We first introduce two notions of rank: the Jacobian rank Rank J (f ) = max x Rank [Jf (x)] and the Bottleneck rank Rank BN (f ) which is the smallest integer k such that f can be factorized f = h • g with inner dimension k. In general, Rank J (f ) ≤ Rank BN (f ), but for functions of the form f = ψ • A • ϕ (for a linear map A and two bijections ψ and ϕ), we have Rank J (f ) = Rank BN (f ) = RankA. These two notions of rank satisfy the properties (1) Rankf ∈ Z; (2) Rank(f • g) ≤ min{Rankf, Rankg}; (3) Rank(f + g) ≤ Rankf + Rankg; (4) Rank(x → Ax + b) = RankA. We then show that in the infinite depth limit L → ∞ the rescaled representation cost of DNNs with a general homogeneous nonlinearity is sandwiched between the Jacobian and Bottleneck ranks: Rank J (f ) ≤ lim L→∞ R(f ) L ≤ Rank BN (f ) . Furthermore lim L→∞ R(f ) satisfies properties (2-4) above. We also conjecture that the limiting representation cost equals its upper bound Rank BN (f ). We then study how this bias towards low-rank functions translates to finite but large depths. We first show that for large depths the rescaled norm of the parameters ∥ Ŵ∥ 2 /L at any global minimum Ŵ is upper bounded by 1 + C N /L for a constant C N which depends on the training points. This implies that the resulting function has approximately rank 1 w.r.t. the Jacobian and Bottleneck ranks. This is however problematic if we are trying to fit a 'true function' f * whose 'true rank' k = Rank BN f * is larger than 1. Thankfully we show that if k > 1 the constant C N explodes as N → ∞, so that the above bound ( ∥ Ŵ∥ 2 /L ≤ 1+ C N /L) is relevant only for very large depths when N is large. We show another upper bound ∥ Ŵ∥ 2 /L ≤ k + C /L with a constant C independent of N , suggesting the existence of a range of intermediate depths where the network recovers the true rank k. Finally, we discuss how rank recovery affects the topology of decision boundaries in classification and leads autoencoders to naturally be denoising, which we confirm with numerical experiments.

RELATED WORKS

The implicit bias of deep homogeneous networks has, to our knowledge, been much less studied than those of either linear networks or shallow nonlinear ones. (Ongie & Willett, 2022) study deep networks with only one nonlinear layer (all others being linear). Similarly (Le & Jegelka, 2022) show a low-rank alignment phenomenon in a network whose last layers are linear. Closer to our setup is the analysis of the representation cost of deep homogeneous networks in (Jacot et al., 2022b) , which gives two reformulations for the optimization in the definition of the representation cost, with some implications on the sparsity of the representations, though the infinite depth limit is not studied.
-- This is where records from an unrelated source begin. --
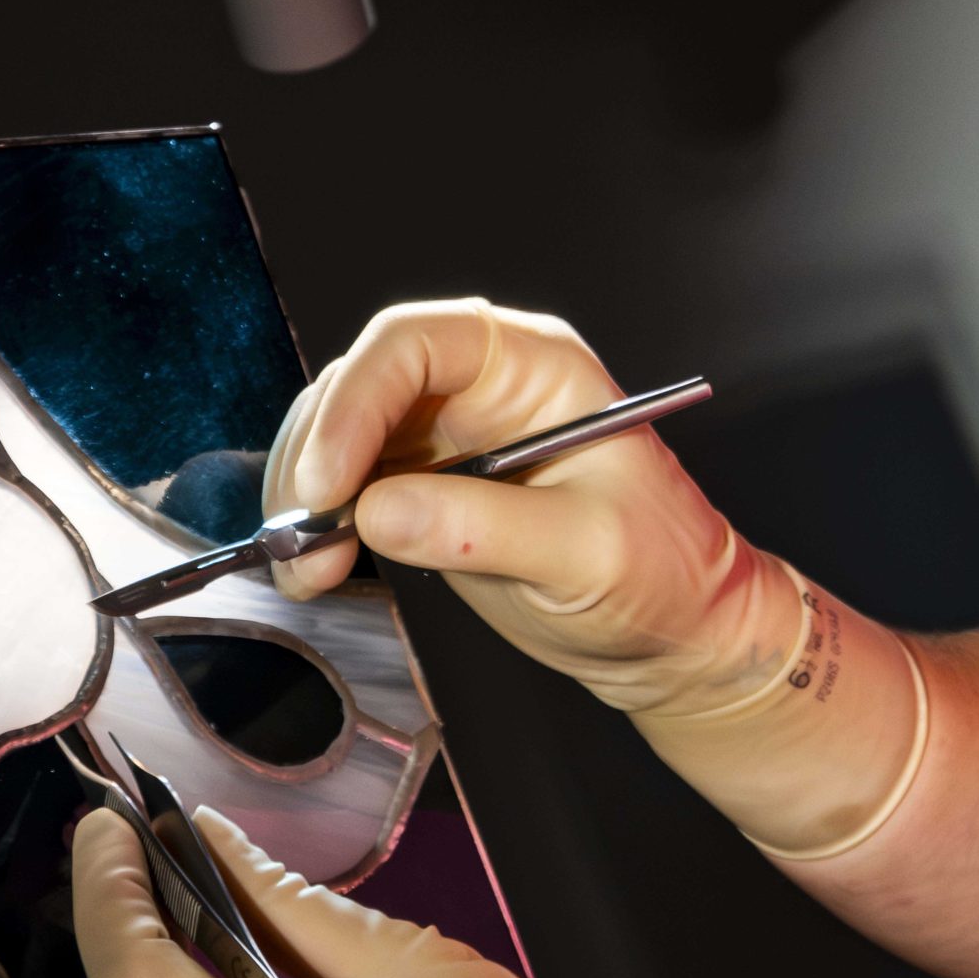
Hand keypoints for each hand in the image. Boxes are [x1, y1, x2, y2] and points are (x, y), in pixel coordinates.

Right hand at [264, 300, 797, 717]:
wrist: (674, 634)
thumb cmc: (661, 574)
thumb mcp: (587, 552)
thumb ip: (484, 528)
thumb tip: (377, 512)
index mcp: (534, 368)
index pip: (418, 343)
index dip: (358, 401)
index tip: (330, 483)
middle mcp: (480, 387)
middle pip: (361, 385)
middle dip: (318, 459)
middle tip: (304, 542)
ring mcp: (446, 437)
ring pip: (339, 434)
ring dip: (305, 498)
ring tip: (308, 574)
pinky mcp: (424, 489)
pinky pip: (346, 486)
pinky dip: (316, 527)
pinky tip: (314, 575)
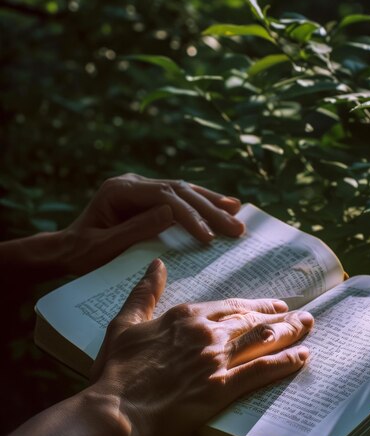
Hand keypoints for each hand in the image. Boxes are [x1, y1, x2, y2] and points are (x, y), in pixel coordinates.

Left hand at [62, 174, 244, 274]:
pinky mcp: (148, 197)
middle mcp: (132, 183)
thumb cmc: (82, 253)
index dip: (190, 215)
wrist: (67, 249)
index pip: (164, 197)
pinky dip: (200, 203)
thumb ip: (136, 229)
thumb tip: (172, 213)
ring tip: (237, 210)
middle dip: (210, 208)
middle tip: (236, 226)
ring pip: (183, 190)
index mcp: (119, 190)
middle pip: (178, 190)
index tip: (209, 236)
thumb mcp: (104, 246)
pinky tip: (220, 205)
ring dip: (211, 202)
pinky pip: (179, 197)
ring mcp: (141, 188)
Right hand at [90, 259, 313, 435]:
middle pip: (252, 320)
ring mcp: (216, 358)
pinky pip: (262, 370)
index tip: (274, 305)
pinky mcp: (222, 387)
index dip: (257, 305)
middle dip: (281, 317)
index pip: (231, 305)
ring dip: (290, 332)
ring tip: (308, 327)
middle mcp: (206, 331)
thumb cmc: (117, 369)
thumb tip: (157, 264)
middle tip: (302, 316)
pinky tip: (302, 357)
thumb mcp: (126, 323)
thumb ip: (145, 293)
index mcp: (186, 315)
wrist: (117, 410)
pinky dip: (285, 362)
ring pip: (263, 339)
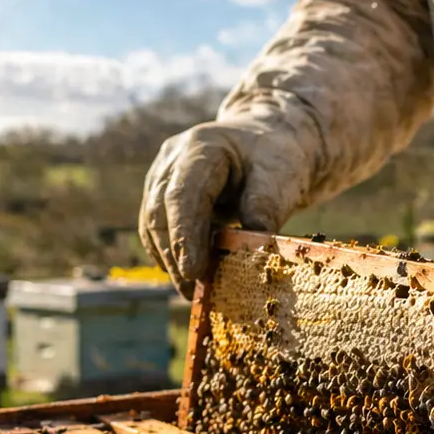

A very similar analysis of the sparsity effect of large depth on the global minima of L 2 -regularized networks is given in (Timor et al., 2022) , however, they only show how the optimal weight matrices are almost rank 1 (and only on average), while we show low-rank properties of the learned function, as well as the existence of a layer with almost rank 1 hidden representations.